Im „Kompass“ machen neben Rumänen und Bulgaren auch wohnungslose Polen einen Teil der Besucher aus. Quelle: HAZ

 Klippert geht sie zudem nicht weit genug. Der Bericht belege, dass die obdachlosen Osteuropäer in Hannover durch alle Maschen fielen. Weil sie in der Regel weder Sozialhilfeansprüche noch eine Krankenversicherung hätten, sei weder Vermittlungen in Existenzsicherungsangebote und noch Auseinandersetzungen mit Suchtproblemen möglich, heißt es in dem Evaluierungsbericht. Sprachprobleme und ein „oft hoher Alkoholisierungsgrad“ machten es zudem schwer, Perspektiven aufzuzeigen.

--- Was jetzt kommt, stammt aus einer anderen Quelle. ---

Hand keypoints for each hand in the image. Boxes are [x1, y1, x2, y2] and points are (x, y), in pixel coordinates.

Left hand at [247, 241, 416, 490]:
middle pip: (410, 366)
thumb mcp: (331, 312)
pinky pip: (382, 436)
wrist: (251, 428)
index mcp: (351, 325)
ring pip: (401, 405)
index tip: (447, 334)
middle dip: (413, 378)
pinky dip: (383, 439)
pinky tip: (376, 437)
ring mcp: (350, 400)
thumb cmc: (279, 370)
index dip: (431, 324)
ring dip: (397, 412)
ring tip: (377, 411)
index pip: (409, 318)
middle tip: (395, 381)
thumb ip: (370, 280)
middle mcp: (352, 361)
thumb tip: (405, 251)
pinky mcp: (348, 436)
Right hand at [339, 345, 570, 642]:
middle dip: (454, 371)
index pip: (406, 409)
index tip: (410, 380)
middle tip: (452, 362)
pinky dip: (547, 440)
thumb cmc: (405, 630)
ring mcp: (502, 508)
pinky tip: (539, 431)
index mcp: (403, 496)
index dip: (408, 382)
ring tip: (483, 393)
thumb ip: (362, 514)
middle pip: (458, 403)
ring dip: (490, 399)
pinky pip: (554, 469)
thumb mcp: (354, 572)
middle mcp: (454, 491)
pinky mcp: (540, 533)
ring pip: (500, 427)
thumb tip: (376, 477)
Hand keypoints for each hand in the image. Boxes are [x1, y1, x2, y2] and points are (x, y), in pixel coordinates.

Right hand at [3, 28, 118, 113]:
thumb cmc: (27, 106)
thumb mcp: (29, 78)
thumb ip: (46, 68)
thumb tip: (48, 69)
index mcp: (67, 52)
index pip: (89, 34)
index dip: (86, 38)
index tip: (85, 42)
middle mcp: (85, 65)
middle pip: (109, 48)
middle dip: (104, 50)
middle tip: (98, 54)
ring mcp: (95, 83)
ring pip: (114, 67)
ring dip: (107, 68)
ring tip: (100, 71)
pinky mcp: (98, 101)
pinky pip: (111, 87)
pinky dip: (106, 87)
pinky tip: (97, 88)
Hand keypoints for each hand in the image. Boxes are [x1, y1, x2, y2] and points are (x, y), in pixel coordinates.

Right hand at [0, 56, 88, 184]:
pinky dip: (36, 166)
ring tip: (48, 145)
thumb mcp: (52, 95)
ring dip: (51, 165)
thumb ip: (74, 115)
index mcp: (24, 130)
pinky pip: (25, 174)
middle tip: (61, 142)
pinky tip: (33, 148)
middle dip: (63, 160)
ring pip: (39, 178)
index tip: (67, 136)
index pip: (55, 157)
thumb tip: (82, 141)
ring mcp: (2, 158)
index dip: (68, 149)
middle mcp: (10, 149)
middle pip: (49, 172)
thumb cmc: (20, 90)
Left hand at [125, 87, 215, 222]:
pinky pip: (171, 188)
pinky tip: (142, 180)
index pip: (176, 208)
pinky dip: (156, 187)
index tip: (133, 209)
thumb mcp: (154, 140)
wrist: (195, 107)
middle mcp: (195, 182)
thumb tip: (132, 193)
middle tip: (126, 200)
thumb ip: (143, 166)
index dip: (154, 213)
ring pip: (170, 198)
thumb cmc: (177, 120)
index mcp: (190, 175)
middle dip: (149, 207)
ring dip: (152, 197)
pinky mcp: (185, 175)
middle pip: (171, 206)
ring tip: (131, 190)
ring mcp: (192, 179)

Viele lebten „seit fünf Jahren und länger in menschenunwürdigen Lebensumständen auf der Straße“. Der „Kompass diene oft „nur als Aufenthaltsraum“, die „Verelendung“ verändere er nicht. „Das kann auf Dauer nicht die Lösung sein“, sagt Klippert. „Die Fraktion“ fordert ein Handlungskonzept – und zudem eine größere Immobilie für den „Kompass“ in der Nähe der Innenstadt.

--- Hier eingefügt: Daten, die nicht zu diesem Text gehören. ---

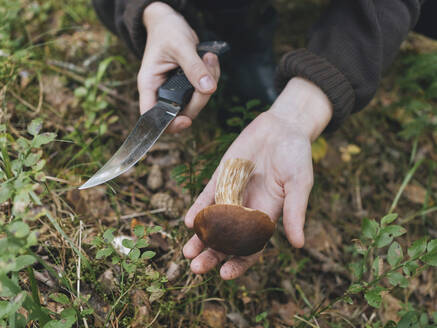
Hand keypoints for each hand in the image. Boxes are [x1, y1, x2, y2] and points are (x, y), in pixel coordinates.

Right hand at [139, 2, 219, 132]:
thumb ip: (194, 68)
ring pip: (197, 102)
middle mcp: (162, 92)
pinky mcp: (188, 86)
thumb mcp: (180, 46)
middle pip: (182, 112)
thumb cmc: (167, 31)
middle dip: (200, 96)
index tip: (186, 120)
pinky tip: (210, 59)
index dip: (168, 124)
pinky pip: (204, 91)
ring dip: (209, 82)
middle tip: (208, 66)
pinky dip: (212, 77)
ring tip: (209, 57)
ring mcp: (176, 91)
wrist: (170, 22)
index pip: (152, 116)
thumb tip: (209, 88)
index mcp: (149, 85)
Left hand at [183, 77, 332, 279]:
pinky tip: (189, 221)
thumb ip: (295, 211)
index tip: (225, 274)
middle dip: (212, 255)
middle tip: (197, 268)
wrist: (281, 127)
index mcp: (267, 216)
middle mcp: (246, 209)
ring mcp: (231, 194)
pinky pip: (207, 197)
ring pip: (213, 222)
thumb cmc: (296, 156)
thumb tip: (299, 244)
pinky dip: (198, 209)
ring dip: (200, 238)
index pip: (251, 247)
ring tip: (187, 252)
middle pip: (227, 239)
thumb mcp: (299, 183)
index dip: (239, 262)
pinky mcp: (221, 178)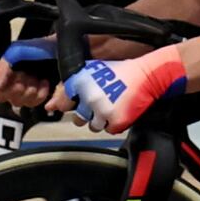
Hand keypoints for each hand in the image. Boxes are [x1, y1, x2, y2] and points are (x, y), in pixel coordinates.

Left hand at [53, 47, 190, 130]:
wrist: (147, 76)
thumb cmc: (122, 72)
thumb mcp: (93, 71)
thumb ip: (72, 87)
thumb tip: (52, 106)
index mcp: (81, 82)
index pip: (63, 101)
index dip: (68, 104)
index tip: (75, 103)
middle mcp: (89, 97)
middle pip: (78, 118)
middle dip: (87, 113)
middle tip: (100, 103)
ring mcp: (103, 111)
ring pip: (93, 126)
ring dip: (100, 120)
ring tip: (111, 106)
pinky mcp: (116, 121)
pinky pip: (108, 129)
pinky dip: (114, 123)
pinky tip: (120, 110)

Denn der Evaluationsbericht zeigt auch: Der Bedarf eines Trinkraums am Raschplatz ist viel größer als anfangs gedacht. Obwohl die Stadt die Platzkapazitäten bereits kurz nach der Eröffnung im Oktober 2017 von 25 auf 50 Plätze erhöhte, war die Einrichtung besonders in den Wintermonaten restlos überfüllt. Der Statistik der Diakonie zufolge hielten sich an manchen Tagen dort bis zu 74 Personen auf. Der „Kompass“ musste wegen Überfüllung immer wieder zeitweise geschlossen werden. Die Diakonie schlägt deshalb künftig nicht mehr durchgängige Öffnungszeiten von 11 bis 19 Uhr, sondern eine Schließzeit zwischen 14 und 16 Uhr vor. Die Zahl der ausartenden Konflikte sei zudem so hoch gewesen, dass ein Sicherheitsdienst mit ins Boot geholt wurde, heißt es in dem Bericht. Seitdem habe sich die Lage „deutlich entspannt“. Die Stadt hatte den „Kompass“ eingerichtet, um die Situation um die Trinkerszene hinter dem Bahnhof zu entspannen. Das ist offenbar gelungen. Das Projekt habe „einen positiven Effekt auf die Situation im Bahnhofsumfeld“, heißt es. Sozialarbeiter, private Sicherheitsdienste und der städtische Ordnungsdienst könnten Obdachlose an dem „Kompass“ verweisen und damit bestimmte Szenegruppen „gezielt auflockern“.